OGDEN — The local political season is getting ready, with the race for Weber County Commission position now occupied by Scott Jenkins arousing the most apparent interest.
Jenkins, a Republican, will not seek re-election and five prospects have already outlined plans to run for the seat. On the GOP side, the candidates are Sharon Bolos, the former mayor of West Haven; North Ogden City Council Member Phil Swanson; Bren Edwards, vice chairman of the Western Weber Planning Commission; and Bill Olson, who is active in the local Republican Party.
Mike Blodgett, who unsuccessfully ran for the Utah House District 10 seat last year after Rep. Lou Shurtliff died, is running as a Democrat.
Jenkins, who previously served as a Utah state senator and mayor of Plain City, among other positions, said he was slowing down. He holds Seat B of the three-member Weber County Commission. “The end of the year will be 34 years (of public service). I am tired. I am exhausted,” he said.
Gage Froerer, who holds seat A on the county commission, which is also up for election this cycle, released a statement on Wednesday formalizing his intention to seek a second term. He’s the only hope the post emerges publicly so far.
“I am committed to continuing my mission to promote economic development, put our communities first, and use your hard-earned tax dollars responsibly,” Froerer, a Republican, said in a statement. “Today, I pledge to be a voice for the people of Weber County, to fight for the rights of our residents, and to build trust in local government.”
Jim Harvey is the third county commissioner, but his seat is not up for grabs this cycle.
The Republican slate of County commissioner candidates for seat B will likely be narrowed at the March 26 Weber County Republican Party convention. The four hopefuls will seek a spot on the GOP primary ballot at the convention while Bolos is also applying for a spot via collecting signatures from registered voters.
The official application period runs from next Monday to March 4. Primary voting ends June 28.
Here’s a rundown of the hopefuls, starting with the GOP side, then the Democratic hopeful:
Sharon Bolos: She served two terms as mayor of West Haven before losing last fall to Rob Vanderwood in his bid for a third term. Prior to being mayor, she served on the West Haven City Council. On top of that, she recently earned a master’s degree in public administration from Southern Utah University, she said, adding to her resume.
“I think it’s a good choice and I have a lot to offer the county,” she said.
Growth, she said, is a big deal and she said her experience in West Haven, one of Utah’s fastest growing cities, would help address the problem at the county.
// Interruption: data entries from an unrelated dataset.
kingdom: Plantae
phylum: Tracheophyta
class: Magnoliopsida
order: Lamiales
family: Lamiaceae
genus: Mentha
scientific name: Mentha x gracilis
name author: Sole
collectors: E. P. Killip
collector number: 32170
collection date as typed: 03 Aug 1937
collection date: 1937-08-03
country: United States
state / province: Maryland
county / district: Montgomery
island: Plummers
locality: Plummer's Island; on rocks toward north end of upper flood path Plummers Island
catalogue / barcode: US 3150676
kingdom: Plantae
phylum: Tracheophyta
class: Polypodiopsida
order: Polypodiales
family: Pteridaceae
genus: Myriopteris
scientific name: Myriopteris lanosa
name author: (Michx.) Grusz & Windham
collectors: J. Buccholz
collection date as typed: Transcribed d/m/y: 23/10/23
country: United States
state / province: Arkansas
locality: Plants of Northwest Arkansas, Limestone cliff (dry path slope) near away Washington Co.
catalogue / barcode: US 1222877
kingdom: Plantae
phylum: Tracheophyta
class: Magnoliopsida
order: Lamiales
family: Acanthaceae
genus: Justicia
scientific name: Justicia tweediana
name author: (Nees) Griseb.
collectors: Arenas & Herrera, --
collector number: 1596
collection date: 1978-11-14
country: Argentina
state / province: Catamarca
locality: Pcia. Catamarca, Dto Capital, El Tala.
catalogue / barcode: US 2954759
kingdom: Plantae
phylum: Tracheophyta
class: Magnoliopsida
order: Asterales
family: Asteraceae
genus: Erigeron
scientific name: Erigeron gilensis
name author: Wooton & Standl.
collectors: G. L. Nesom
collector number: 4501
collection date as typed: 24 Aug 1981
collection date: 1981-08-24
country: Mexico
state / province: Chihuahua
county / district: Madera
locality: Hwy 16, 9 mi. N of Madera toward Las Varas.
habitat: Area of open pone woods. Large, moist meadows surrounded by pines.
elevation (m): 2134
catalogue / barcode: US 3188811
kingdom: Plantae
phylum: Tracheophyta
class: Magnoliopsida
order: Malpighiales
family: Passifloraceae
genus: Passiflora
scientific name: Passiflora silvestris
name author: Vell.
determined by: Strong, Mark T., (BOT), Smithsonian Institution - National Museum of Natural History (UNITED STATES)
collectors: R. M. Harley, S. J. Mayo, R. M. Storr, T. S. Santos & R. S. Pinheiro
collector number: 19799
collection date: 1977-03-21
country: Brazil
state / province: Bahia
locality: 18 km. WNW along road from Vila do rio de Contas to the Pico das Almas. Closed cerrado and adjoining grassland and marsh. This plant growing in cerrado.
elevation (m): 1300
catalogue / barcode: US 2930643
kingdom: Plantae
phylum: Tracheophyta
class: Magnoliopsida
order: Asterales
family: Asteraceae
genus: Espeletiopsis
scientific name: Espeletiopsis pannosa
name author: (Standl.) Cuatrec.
Ensuring Weber County also receives its fair share of state funding is a priority.
She said she had collected enough signatures on petitions to secure a place on the primary ballot.
Phil Swanson: He has been a member of North Ogden City Council for about eight years and said growth, taxes and public safety are big issues.
To cope with growth, one of the keys, he says, is to balance property rights with the need for housing in the “missing middle” – i.e. houses larger than apartments but smaller than traditional single-family homes.
Regarding taxes, he would use “results-based budgeting” to address spending and budgeting, looking at how much has been spent and whether funding has met intended goals. This is how he approached spending and budgeting as a member of North Ogden Town Council.
When it comes to public safety, his goal would be to make sure first responders “are well taken care of.”
Bren Edwards: Edwards served for six years on the Western Weber Planning Commission, an advisory group on certain planning issues to the Weber County Commission. He also chairs the board of the Taylor-West Weber Water Improvement District, a special service district that handles culinary water issues in parts of western Weber County.
“I always wanted to get involved, get involved,” the Taylor-area resident said. His great-grandfather Bud Favero served on the county commission in the late 1960s, and Edwards wanted to follow in his footsteps.
“My intention to race has nothing to do with politics or power. I just feel like I have gained the knowledge and experience over the years to help this county continue to move in a positive direction,” he said in a Facebook post.
Bill Olson: He is the retired CEO of a molecular diagnostics company and cites his many years of business experience. He also held various roles in the Weber County and Utah Republican parties.
Seeing how many small businesses have been affected by COVID-19, one of his goals would be to help these entities.
“I am a complete platform Republican… that means I adhere to the values and principles of our platform. All efforts to govern should begin with these values and principles,” he said during his website.
Mike Blodgett: The only Democratic candidate, so far anyway, works for a family printing company. He is also a bicycle mechanic.
Part of his goal in the race is to ensure that the Republican general election hopeful has competition from the Democratic Party. He also cited his strong affection for Weber County, where he has lived most of his life.
“I love Weber County and think it’s a great place to live,” he said.
According to him, the main issues that need to be addressed are homelessness, mental illness and the lack of affordable housing.